WWW2026
BiasEdit: A Training-Free Bias-Detect-and-Edit Framework for Learning Fair Visual Classifiers
Jungwook Seo, Yoonsik Park, Changmin Lee, Sungyong Baik
Abstract
Visual data from the Web power image classifiers, which underpin web services, including recommendation and moderation. However, Web data contain spurious correlations and social biases, and neural networks tend to learn biases in data. This can reinforce unfairness in web services and the web data, leading to a vicious cycle. In image classification, networks learn bias attributes for a specific class when most images contain the same attribute for a given class. Hence, training a fair and debiased classifier from a biased dataset demands handling imbalance between a majority of images with bias attributes (bias-aligned samples) and a minority without (bias-conflict samples).
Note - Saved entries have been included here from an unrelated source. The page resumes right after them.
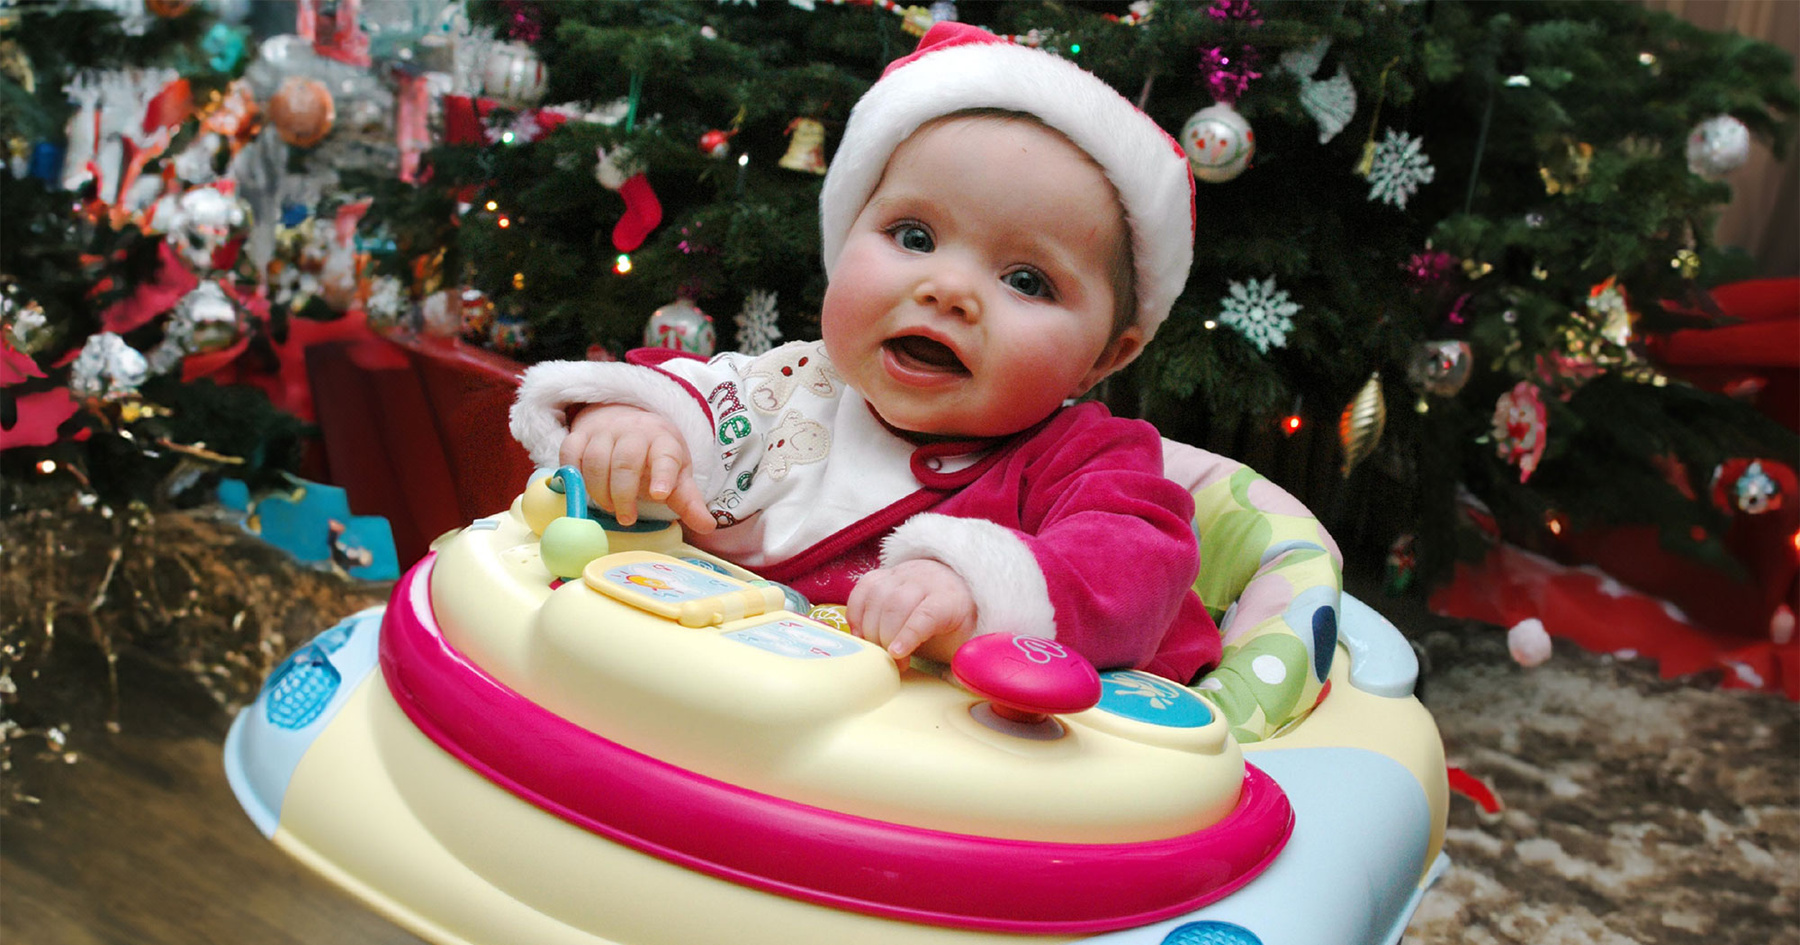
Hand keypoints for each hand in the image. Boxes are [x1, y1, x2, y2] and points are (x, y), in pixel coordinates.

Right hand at [560, 404, 714, 532]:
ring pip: (595, 460)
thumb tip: (708, 526)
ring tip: (608, 507)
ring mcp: (604, 432)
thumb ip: (688, 501)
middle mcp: (634, 432)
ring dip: (598, 490)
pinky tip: (581, 489)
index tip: (659, 494)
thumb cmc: (655, 455)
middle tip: (626, 517)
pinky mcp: (580, 435)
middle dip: (623, 494)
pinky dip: (572, 474)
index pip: (665, 456)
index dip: (662, 475)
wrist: (629, 420)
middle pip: (625, 461)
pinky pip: (570, 452)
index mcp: (663, 441)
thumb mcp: (677, 474)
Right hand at [847, 559, 976, 661]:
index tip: (896, 655)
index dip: (908, 634)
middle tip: (890, 662)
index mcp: (949, 599)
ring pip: (876, 595)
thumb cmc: (955, 622)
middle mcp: (924, 581)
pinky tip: (861, 633)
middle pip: (897, 604)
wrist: (951, 586)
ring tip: (876, 650)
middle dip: (886, 637)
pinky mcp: (883, 575)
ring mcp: (901, 575)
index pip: (927, 613)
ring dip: (869, 628)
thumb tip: (959, 676)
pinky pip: (862, 589)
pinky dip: (856, 613)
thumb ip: (960, 658)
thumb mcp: (964, 641)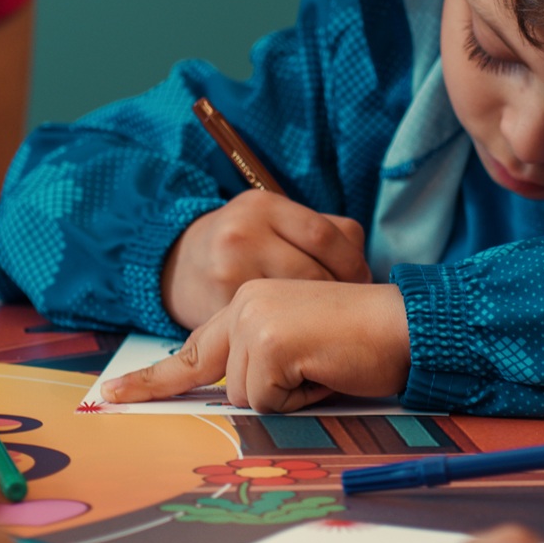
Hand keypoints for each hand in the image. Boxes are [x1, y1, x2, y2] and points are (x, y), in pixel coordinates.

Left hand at [103, 279, 410, 411]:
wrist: (406, 323)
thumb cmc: (363, 341)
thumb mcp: (302, 346)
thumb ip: (262, 359)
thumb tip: (233, 392)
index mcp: (252, 298)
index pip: (196, 345)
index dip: (155, 377)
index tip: (114, 396)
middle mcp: (247, 301)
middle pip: (223, 379)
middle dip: (264, 392)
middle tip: (288, 372)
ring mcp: (256, 319)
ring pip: (245, 395)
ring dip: (290, 394)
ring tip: (326, 364)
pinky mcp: (270, 342)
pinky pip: (269, 400)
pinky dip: (303, 397)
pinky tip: (328, 366)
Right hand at [162, 189, 370, 328]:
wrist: (179, 262)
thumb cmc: (247, 243)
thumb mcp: (275, 220)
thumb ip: (320, 233)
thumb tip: (364, 270)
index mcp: (263, 206)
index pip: (325, 235)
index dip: (353, 262)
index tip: (363, 279)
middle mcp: (242, 234)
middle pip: (311, 273)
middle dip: (339, 294)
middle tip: (349, 306)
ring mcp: (226, 272)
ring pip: (293, 306)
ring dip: (318, 318)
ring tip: (329, 320)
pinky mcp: (215, 309)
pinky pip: (267, 329)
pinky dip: (290, 336)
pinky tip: (300, 336)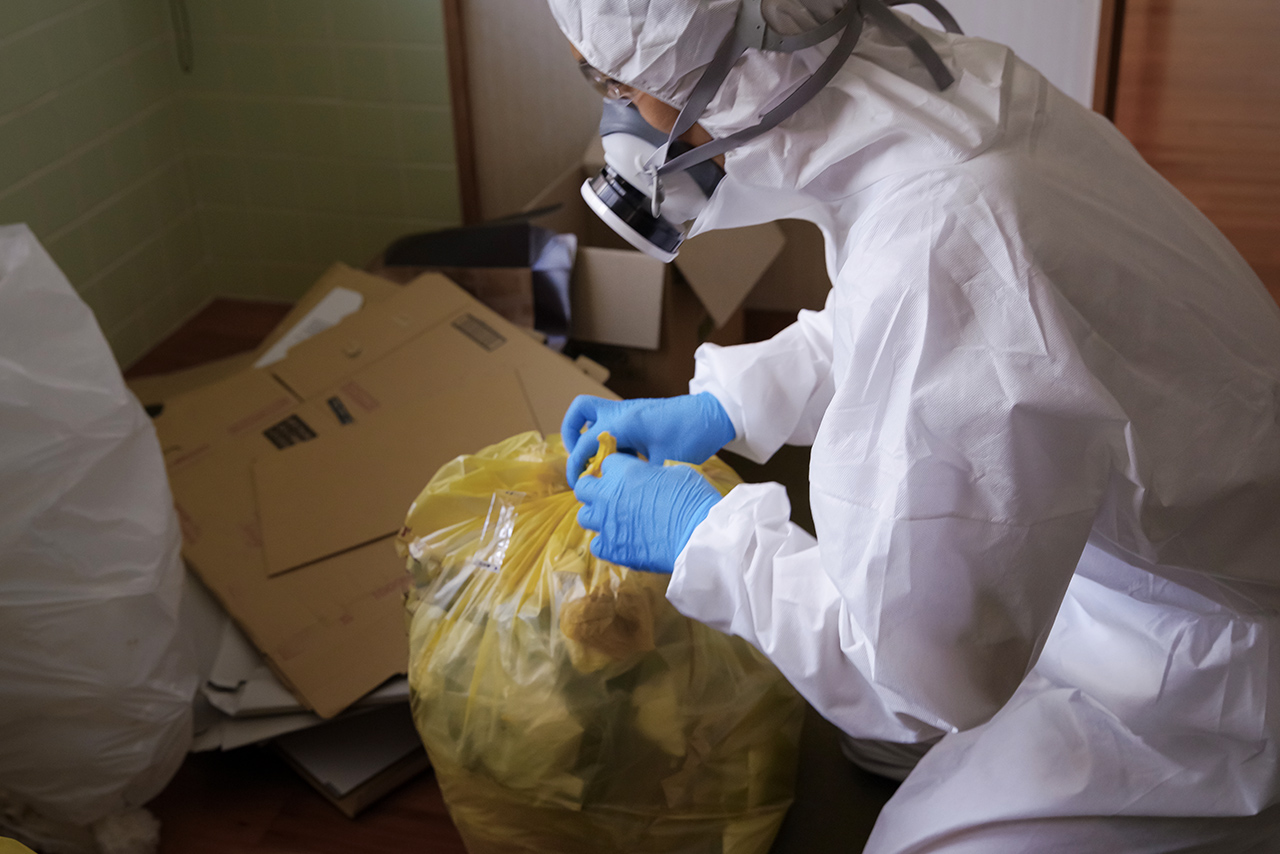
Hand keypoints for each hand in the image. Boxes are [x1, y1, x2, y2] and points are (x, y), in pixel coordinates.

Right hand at [561, 393, 734, 484]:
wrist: (713, 415)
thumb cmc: (691, 437)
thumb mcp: (663, 463)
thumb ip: (638, 476)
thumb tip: (621, 493)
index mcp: (622, 422)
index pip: (585, 443)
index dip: (577, 466)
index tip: (579, 486)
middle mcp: (620, 412)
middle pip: (579, 413)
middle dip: (571, 438)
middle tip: (582, 463)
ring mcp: (628, 410)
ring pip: (592, 412)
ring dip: (586, 433)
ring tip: (597, 461)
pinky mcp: (637, 413)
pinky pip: (610, 421)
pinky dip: (608, 438)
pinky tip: (622, 461)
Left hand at [574, 454, 721, 573]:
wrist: (696, 536)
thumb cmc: (692, 500)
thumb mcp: (676, 472)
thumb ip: (653, 473)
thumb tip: (650, 478)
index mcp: (623, 471)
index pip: (606, 463)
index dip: (617, 469)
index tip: (626, 475)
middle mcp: (608, 495)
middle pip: (583, 487)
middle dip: (594, 488)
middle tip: (610, 495)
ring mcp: (606, 523)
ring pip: (584, 516)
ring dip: (597, 515)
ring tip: (614, 519)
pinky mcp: (611, 549)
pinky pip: (596, 544)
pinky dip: (606, 542)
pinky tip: (621, 540)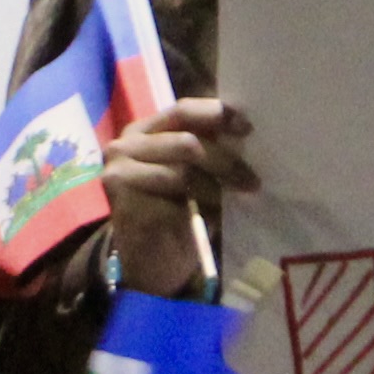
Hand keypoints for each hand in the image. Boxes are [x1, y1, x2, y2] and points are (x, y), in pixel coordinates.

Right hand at [98, 96, 253, 300]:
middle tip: (252, 178)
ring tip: (240, 195)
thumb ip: (205, 150)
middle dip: (225, 158)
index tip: (248, 127)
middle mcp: (126, 143)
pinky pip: (175, 191)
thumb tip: (245, 131)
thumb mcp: (192, 175)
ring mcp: (120, 168)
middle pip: (187, 139)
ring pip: (183, 165)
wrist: (148, 264)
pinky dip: (202, 202)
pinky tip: (215, 215)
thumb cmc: (174, 215)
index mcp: (144, 130)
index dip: (217, 114)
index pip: (183, 110)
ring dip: (218, 183)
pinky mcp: (122, 194)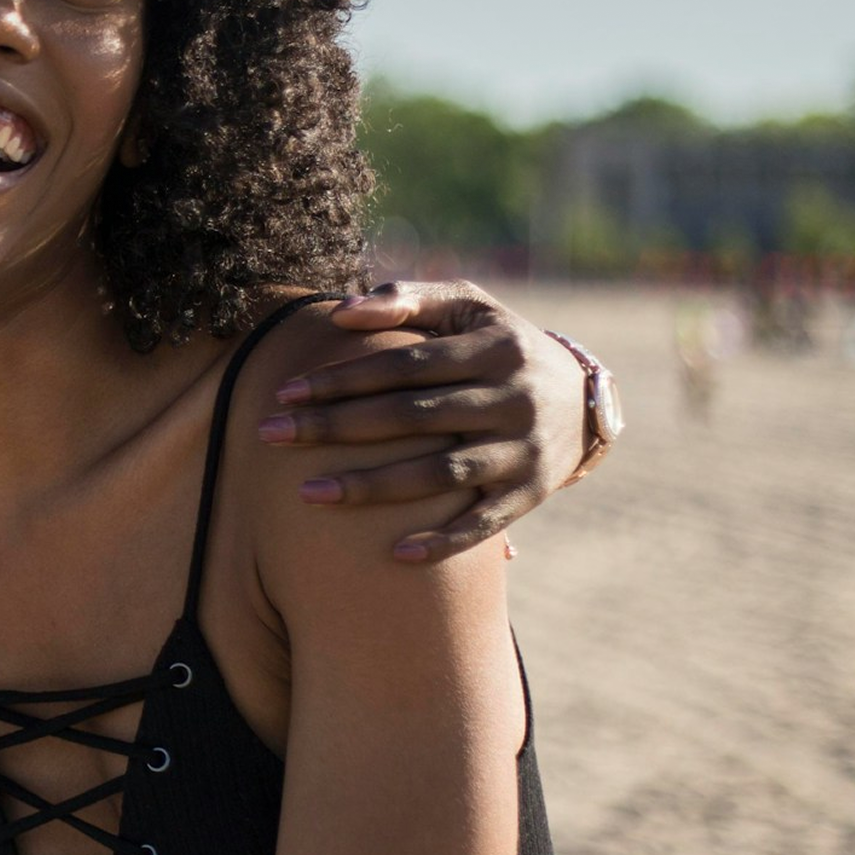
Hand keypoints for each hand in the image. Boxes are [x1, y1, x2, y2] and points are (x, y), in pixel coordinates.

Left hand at [256, 280, 594, 563]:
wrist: (585, 398)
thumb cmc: (500, 344)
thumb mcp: (467, 307)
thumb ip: (406, 299)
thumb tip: (340, 312)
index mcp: (493, 348)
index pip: (404, 364)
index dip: (344, 378)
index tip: (285, 391)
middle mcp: (511, 399)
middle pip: (412, 417)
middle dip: (337, 427)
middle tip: (269, 435)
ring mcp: (524, 451)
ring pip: (440, 474)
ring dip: (373, 486)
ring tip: (307, 494)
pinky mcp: (532, 494)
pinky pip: (485, 525)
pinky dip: (443, 541)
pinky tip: (394, 555)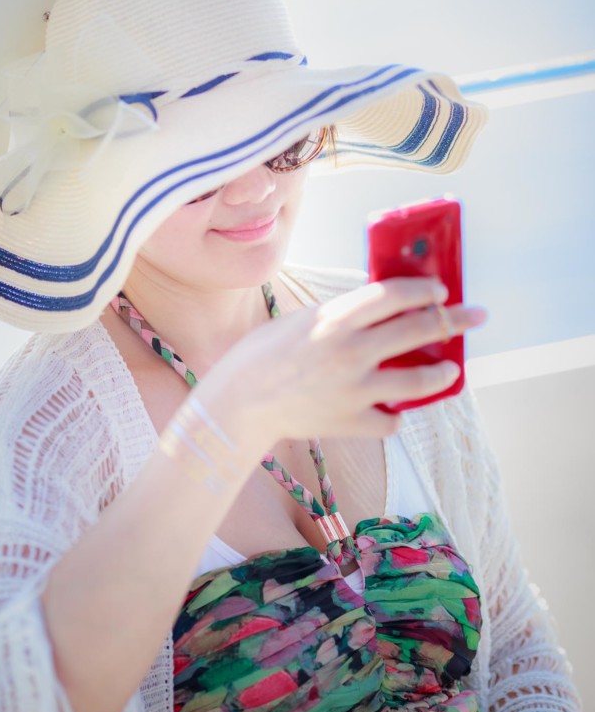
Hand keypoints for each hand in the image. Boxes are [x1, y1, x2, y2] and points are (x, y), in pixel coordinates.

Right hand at [195, 276, 485, 449]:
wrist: (239, 401)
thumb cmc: (265, 353)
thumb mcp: (305, 319)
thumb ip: (345, 314)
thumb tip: (387, 306)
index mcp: (338, 318)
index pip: (397, 294)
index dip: (425, 289)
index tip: (440, 289)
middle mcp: (352, 351)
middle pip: (420, 330)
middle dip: (455, 320)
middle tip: (473, 316)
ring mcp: (355, 390)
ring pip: (420, 382)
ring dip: (442, 373)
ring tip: (451, 369)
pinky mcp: (350, 422)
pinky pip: (390, 421)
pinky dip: (395, 415)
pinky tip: (396, 409)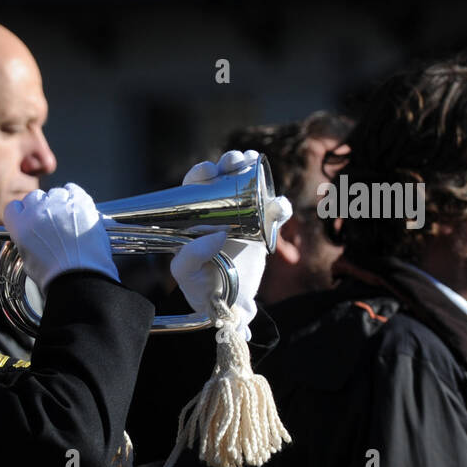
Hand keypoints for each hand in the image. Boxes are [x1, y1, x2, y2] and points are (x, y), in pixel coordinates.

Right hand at [3, 183, 118, 291]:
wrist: (79, 276)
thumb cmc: (54, 275)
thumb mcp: (27, 259)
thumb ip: (26, 240)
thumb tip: (32, 234)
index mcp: (20, 225)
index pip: (14, 208)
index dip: (21, 214)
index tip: (28, 219)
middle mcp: (37, 210)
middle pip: (34, 198)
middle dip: (40, 208)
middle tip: (49, 222)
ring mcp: (59, 204)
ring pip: (54, 193)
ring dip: (58, 203)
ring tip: (67, 218)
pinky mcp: (79, 202)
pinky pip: (72, 189)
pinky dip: (73, 196)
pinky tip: (76, 207)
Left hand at [171, 150, 290, 339]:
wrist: (229, 304)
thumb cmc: (201, 287)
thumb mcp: (185, 274)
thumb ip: (190, 257)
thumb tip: (216, 234)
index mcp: (195, 215)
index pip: (195, 186)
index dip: (201, 173)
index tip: (208, 172)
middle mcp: (219, 210)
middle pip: (225, 176)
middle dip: (230, 162)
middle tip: (233, 162)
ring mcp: (244, 216)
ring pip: (252, 184)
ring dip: (254, 169)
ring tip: (254, 165)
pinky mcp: (264, 228)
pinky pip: (276, 210)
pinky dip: (281, 205)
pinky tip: (277, 207)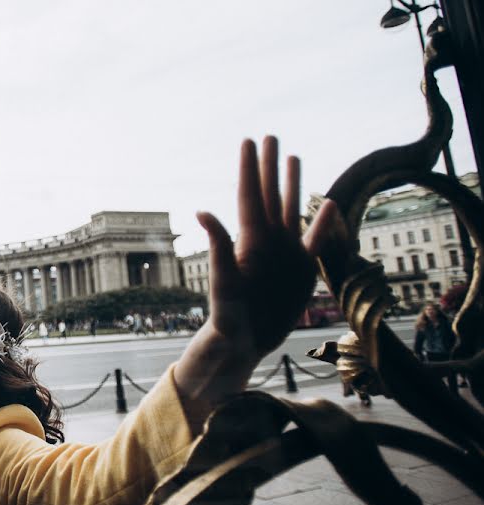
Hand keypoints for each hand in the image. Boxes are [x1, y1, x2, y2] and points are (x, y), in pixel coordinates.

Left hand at [196, 137, 335, 357]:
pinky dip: (322, 224)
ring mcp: (285, 253)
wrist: (245, 343)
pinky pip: (315, 242)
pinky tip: (328, 206)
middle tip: (269, 136)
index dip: (248, 168)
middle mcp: (267, 241)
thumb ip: (218, 246)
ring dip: (292, 184)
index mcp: (249, 239)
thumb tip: (202, 211)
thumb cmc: (226, 315)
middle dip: (268, 165)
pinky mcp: (302, 270)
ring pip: (290, 210)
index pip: (249, 195)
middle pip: (270, 194)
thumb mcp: (222, 279)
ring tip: (292, 157)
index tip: (247, 140)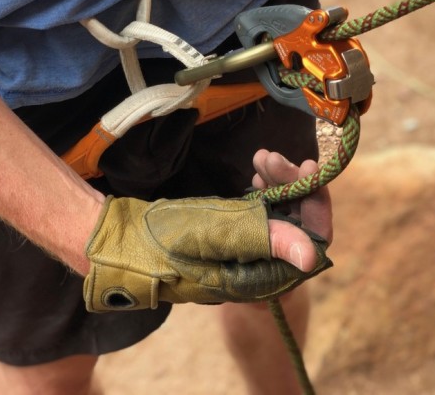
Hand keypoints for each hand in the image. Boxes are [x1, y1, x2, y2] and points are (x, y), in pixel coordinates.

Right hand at [83, 155, 331, 311]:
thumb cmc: (164, 244)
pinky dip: (264, 190)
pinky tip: (255, 172)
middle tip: (272, 157)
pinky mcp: (234, 242)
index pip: (313, 241)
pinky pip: (264, 214)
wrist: (119, 246)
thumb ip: (269, 243)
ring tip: (261, 158)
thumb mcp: (219, 237)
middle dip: (294, 185)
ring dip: (279, 183)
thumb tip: (313, 257)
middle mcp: (263, 270)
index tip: (306, 169)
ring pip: (283, 214)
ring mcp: (249, 255)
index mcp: (265, 278)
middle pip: (300, 223)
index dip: (316, 203)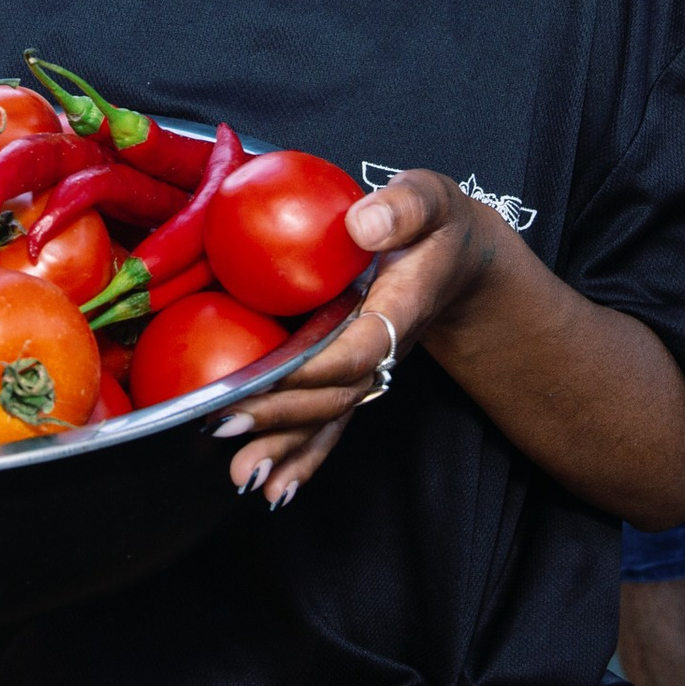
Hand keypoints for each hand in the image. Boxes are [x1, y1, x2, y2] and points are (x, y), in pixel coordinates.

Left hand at [212, 170, 497, 507]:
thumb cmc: (437, 225)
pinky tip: (273, 486)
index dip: (318, 366)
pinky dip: (303, 455)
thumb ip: (404, 208)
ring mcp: (367, 369)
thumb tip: (360, 226)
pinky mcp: (351, 376)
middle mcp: (383, 348)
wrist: (458, 261)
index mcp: (399, 307)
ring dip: (287, 448)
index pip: (361, 347)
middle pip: (335, 394)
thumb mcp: (429, 199)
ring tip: (245, 476)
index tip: (270, 373)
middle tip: (226, 426)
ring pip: (329, 417)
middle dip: (283, 416)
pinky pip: (329, 421)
In this work, we introduce BiasEdit, a modular framework that automatically detects bias attributes from the original dataset and edits them to construct a debiased dataset. Specifically, BiasEdit first detects unknown bias attributes via statistical dependence and mutual information analysis of visual–linguistic representations, and then explicitly edits those attributes using text-guided image editing to generate realistic bias-conflict samples. Unlike prior works that assume known bias attributes or rely on synthetic mixing, our method operates without manual annotations and leverages off-the-shelf vision–language and editing models. BiasEdit addresses a fundamental challenge in Web-sourced visual AI, mitigating dataset-induced bias and achieving state-of-the-art debiasing performance even when training data are fully biased.